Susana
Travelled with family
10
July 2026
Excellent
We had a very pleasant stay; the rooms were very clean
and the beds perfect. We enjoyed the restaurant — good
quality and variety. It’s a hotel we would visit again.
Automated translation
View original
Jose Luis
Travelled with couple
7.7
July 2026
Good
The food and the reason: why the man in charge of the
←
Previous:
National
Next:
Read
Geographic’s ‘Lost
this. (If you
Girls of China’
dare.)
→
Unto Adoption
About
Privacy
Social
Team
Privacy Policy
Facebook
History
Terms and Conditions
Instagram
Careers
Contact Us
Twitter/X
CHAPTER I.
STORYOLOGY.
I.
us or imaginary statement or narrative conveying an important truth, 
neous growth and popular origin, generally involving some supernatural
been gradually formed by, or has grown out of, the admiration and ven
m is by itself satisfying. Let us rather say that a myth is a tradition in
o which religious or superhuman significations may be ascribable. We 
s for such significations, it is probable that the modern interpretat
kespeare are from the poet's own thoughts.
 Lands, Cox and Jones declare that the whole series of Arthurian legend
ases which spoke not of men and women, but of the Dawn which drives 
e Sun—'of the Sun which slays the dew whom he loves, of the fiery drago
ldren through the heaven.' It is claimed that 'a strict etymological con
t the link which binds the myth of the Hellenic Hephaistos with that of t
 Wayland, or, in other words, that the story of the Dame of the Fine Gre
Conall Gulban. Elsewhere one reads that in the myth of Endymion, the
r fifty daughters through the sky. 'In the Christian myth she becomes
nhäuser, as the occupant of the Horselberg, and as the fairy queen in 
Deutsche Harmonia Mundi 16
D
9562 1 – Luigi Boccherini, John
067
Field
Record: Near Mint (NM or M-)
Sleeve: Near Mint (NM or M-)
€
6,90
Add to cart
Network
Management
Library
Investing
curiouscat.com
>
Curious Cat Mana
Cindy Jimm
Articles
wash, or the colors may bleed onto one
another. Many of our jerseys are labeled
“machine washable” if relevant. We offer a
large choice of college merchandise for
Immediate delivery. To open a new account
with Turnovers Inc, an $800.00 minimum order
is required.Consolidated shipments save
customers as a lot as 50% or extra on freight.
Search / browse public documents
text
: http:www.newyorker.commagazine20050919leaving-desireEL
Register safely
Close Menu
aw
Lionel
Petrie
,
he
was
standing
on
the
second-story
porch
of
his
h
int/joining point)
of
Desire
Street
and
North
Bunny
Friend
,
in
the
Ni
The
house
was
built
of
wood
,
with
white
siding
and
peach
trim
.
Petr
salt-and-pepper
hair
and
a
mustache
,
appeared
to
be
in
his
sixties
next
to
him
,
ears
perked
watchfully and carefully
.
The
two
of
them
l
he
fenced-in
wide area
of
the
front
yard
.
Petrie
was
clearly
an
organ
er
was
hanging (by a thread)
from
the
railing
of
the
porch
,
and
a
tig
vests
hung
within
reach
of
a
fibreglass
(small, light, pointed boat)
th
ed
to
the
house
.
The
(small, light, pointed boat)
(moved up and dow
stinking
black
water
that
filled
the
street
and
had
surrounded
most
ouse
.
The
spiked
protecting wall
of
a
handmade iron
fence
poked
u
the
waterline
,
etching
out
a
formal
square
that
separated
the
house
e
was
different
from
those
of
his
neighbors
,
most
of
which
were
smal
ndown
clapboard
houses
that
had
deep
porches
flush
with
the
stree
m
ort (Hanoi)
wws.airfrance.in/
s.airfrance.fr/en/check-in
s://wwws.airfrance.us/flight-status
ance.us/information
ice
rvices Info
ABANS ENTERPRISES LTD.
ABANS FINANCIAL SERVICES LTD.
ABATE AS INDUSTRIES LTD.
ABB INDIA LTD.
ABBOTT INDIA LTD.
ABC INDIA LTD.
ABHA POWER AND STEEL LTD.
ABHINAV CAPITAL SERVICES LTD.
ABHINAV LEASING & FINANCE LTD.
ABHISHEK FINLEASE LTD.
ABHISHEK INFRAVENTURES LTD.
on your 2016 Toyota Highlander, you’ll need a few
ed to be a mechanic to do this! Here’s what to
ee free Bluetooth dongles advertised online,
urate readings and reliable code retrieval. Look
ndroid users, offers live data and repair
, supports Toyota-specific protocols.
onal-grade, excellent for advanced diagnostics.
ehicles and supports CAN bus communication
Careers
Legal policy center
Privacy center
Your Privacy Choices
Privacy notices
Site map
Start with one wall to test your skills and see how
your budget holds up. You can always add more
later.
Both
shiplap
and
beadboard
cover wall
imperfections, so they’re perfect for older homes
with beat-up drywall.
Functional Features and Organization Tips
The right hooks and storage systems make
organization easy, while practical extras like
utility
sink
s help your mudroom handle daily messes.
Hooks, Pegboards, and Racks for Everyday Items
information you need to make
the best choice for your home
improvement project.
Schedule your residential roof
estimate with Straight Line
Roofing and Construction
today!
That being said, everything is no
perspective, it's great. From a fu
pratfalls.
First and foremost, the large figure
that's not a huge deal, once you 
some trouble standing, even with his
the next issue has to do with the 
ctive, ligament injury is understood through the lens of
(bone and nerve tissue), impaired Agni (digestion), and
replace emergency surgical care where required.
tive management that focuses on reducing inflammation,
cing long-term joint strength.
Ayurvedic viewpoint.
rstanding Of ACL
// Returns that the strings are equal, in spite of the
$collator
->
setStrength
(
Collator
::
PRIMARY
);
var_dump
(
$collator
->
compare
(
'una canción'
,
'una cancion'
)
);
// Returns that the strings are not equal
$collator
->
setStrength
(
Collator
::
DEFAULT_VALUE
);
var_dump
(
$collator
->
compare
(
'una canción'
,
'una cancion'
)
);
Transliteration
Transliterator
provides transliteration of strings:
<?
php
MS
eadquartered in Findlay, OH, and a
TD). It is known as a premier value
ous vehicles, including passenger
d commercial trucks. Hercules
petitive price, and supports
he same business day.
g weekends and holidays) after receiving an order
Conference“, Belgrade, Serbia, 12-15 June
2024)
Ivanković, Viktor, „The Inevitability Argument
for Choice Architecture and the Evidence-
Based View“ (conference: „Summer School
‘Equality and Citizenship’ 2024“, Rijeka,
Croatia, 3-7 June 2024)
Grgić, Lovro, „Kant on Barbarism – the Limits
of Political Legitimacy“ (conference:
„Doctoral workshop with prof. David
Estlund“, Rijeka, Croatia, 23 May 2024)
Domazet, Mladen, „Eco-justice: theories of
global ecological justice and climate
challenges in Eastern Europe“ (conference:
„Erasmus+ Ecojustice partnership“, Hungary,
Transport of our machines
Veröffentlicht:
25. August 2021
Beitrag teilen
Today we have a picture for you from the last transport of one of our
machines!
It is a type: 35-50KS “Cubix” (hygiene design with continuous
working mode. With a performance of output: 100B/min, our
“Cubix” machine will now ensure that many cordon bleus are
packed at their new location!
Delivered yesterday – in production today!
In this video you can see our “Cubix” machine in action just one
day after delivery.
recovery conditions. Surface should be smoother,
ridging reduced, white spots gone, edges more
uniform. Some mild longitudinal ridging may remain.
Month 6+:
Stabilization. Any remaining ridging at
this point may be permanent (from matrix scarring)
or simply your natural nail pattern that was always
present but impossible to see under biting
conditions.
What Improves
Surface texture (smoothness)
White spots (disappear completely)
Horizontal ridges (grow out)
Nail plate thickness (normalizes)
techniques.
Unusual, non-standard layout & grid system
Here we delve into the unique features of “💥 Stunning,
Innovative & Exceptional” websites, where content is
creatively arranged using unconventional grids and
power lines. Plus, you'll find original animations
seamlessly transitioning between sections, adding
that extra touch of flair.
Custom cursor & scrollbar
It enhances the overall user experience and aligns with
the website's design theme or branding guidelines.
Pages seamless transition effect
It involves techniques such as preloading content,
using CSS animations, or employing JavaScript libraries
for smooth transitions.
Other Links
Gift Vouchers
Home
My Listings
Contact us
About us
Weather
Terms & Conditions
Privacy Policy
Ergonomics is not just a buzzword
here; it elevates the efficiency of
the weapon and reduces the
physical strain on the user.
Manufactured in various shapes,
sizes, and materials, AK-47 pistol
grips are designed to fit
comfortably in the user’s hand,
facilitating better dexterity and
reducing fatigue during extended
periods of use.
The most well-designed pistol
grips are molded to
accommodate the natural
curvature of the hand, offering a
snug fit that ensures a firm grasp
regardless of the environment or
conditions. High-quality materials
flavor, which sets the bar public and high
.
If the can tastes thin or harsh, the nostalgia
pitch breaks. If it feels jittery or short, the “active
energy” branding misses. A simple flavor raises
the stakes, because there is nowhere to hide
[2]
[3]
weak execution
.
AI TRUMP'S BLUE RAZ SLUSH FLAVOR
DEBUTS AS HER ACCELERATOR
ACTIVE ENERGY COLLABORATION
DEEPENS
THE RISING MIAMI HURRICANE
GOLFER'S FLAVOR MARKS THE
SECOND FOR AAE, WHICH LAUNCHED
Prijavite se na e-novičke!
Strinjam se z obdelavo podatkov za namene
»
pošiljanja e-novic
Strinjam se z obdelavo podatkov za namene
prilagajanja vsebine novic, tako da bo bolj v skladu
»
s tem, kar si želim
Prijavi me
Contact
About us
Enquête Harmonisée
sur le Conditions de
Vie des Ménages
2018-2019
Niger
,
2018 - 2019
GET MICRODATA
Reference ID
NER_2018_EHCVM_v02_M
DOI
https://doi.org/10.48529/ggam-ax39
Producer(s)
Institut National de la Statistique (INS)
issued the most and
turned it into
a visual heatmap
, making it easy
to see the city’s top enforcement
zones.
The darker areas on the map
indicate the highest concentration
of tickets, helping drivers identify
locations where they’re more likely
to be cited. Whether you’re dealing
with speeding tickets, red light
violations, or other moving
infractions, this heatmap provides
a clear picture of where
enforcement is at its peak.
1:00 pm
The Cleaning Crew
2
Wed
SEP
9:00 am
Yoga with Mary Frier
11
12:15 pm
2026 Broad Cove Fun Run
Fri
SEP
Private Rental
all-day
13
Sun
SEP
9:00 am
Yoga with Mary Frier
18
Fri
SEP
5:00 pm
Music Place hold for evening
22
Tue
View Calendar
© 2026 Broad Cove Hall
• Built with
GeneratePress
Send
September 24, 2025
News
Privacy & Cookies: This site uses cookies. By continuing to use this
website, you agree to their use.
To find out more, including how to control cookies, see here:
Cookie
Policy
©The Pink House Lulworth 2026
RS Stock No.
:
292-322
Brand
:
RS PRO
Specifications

- - - -

- **Your goal**:
Return verbatim every line of the records from the first line through the line containing "kespeare are from the poet's own thoughts.", inclusive.

- **Output**:
Susana
Travelled with family
10
July 2026
Excellent
We had a very pleasant stay; the rooms were very clean
and the beds perfect. We enjoyed the restaurant — good
quality and variety. It’s a hotel we would visit again.
Automated translation
View original
Jose Luis
Travelled with couple
7.7
July 2026
Good
The food and the reason: why the man in charge of the
←
Previous:
National
Next:
Read
Geographic’s ‘Lost
this. (If you
Girls of China’
dare.)
→
Unto Adoption
About
Privacy
Social
Team
Privacy Policy
Facebook
History
Terms and Conditions
Instagram
Careers
Contact Us
Twitter/X
CHAPTER I.
STORYOLOGY.
I.
us or imaginary statement or narrative conveying an important truth, 
neous growth and popular origin, generally involving some supernatural
been gradually formed by, or has grown out of, the admiration and ven
m is by itself satisfying. Let us rather say that a myth is a tradition in
o which religious or superhuman significations may be ascribable. We 
s for such significations, it is probable that the modern interpretat
kespeare are from the poet's own thoughts.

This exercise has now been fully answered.